Rep. Jim Banks takes on Northwestern University President regarding anti-Isreali protestors

Photo supplied/Representative Jim Banks
Several more university presidents were called to testify before a House committee on Thursday in regard to the recent encampments of anti-Israeli protestors that took over parts of college campuses.
One such encampment was on the campus of Northwestern University in Evanston, Illinois. The president of Northwestern is Michael Schill, who was one of those presidents called to testify.
Schill was the target of Rep. Jim Banks (R-Ind.-3rd) during this hearing.
Several of your faculty members scuffled with police officers, locked arms,” Banks said in the hearing. “They scuffled with police officers, blocked the police officers on your campus from doing their job. Do they continue to teach students at Northwestern University after this incident?”
“I will not comment on individual faculty members,” Schill replied.
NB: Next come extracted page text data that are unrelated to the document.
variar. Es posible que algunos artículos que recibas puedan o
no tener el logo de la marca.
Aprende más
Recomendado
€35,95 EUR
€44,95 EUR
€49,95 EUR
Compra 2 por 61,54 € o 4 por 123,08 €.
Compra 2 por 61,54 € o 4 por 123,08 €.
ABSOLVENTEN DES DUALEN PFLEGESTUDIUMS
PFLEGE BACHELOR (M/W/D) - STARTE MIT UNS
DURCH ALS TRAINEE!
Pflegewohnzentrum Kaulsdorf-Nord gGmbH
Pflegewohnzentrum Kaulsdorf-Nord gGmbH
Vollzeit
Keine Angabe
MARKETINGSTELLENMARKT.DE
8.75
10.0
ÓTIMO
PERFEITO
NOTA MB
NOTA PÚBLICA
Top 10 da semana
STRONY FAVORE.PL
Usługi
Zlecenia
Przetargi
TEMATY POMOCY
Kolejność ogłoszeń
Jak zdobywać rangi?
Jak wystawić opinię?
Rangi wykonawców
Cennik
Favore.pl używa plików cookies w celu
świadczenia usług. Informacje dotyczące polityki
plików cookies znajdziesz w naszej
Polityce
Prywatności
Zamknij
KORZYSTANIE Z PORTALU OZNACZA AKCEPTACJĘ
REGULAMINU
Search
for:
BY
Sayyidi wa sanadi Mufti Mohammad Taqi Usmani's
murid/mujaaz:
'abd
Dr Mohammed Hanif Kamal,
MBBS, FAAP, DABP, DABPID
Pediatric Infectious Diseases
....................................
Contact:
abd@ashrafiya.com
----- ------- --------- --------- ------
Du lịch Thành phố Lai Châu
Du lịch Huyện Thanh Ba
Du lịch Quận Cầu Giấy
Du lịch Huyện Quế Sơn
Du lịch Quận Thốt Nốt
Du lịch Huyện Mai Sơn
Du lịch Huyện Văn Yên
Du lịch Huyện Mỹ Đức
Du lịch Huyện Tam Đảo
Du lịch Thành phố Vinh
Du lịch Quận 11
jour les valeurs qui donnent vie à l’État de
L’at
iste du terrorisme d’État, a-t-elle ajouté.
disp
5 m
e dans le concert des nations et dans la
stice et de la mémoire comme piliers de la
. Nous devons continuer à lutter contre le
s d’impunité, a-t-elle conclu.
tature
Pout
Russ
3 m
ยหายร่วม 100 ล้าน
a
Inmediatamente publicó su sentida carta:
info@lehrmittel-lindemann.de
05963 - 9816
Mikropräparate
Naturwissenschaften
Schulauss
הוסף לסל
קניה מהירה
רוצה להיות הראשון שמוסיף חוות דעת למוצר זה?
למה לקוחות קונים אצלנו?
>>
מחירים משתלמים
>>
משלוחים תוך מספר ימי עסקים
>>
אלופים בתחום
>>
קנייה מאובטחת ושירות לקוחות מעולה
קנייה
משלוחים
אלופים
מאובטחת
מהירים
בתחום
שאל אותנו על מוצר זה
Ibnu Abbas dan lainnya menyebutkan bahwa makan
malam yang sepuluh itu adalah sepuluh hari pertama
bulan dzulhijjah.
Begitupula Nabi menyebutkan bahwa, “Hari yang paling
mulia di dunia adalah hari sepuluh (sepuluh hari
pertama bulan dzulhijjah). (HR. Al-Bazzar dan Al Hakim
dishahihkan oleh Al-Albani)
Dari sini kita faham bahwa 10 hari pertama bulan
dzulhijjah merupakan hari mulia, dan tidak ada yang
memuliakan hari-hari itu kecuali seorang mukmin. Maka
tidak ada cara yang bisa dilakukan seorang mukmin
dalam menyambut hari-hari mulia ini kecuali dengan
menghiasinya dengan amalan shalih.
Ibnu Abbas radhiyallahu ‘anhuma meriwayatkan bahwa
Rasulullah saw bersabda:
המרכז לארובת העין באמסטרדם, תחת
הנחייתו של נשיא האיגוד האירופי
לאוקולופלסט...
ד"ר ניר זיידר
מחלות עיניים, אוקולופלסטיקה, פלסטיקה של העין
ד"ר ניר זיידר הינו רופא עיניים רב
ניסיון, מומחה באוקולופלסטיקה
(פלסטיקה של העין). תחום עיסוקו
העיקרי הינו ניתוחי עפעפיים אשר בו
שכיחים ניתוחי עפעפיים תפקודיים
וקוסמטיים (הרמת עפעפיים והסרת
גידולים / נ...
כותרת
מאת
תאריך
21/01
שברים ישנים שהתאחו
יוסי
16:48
In his opening statement, Schill said that they did not give in to any of the demands being made by protestors. The crux of those demands was for the university to divest itself from any ties it has to Israel. However, Republican members of the committee were quick to point out that he did negotiate with the protestors rather than have police forcibly remove them.
“The police solution was not going to be available to us to keep people safe, and also may not be the wisest solution as we’ve seen at other campuses across the country,” Schill said.
Banks honed in on the university’s firing of football coach Pat Fitzgerald as a gauge for how Schill handled protestors of his campus. Fitzgerald was fired after accusations of hazing football players came to light in 2022. He was given a two week suspension and subsequently fired.
Banks accused Schill of not following a similar precedent in refusing to take a harder line with the protestors.
“We believe in due process at Northwestern University… ” Schill said.
“You believe in due process except in the decision you made about coach Fitzgerald,” Banks interrupted.
“We followed the contract,” Schill responded.
Fitzgerald is now suing Northwestern for wrongful termination, a matter on which Schiil refused to comment on as well in the hearing.
Schill recently wrote an op-ed in the Chicago Tribune in which he took issue with any claims that he was “capitulating to the ‘mob,'” by reaching an agreement with protesters. He said he is a “proud Jew who practices many of our rituals.”
Banks continued to criticize Schill until his time had expired saying that it was uncalled for that faculty members were allowed to behave this way, especially when it came to harassing police officers who were on hand to keep the peace.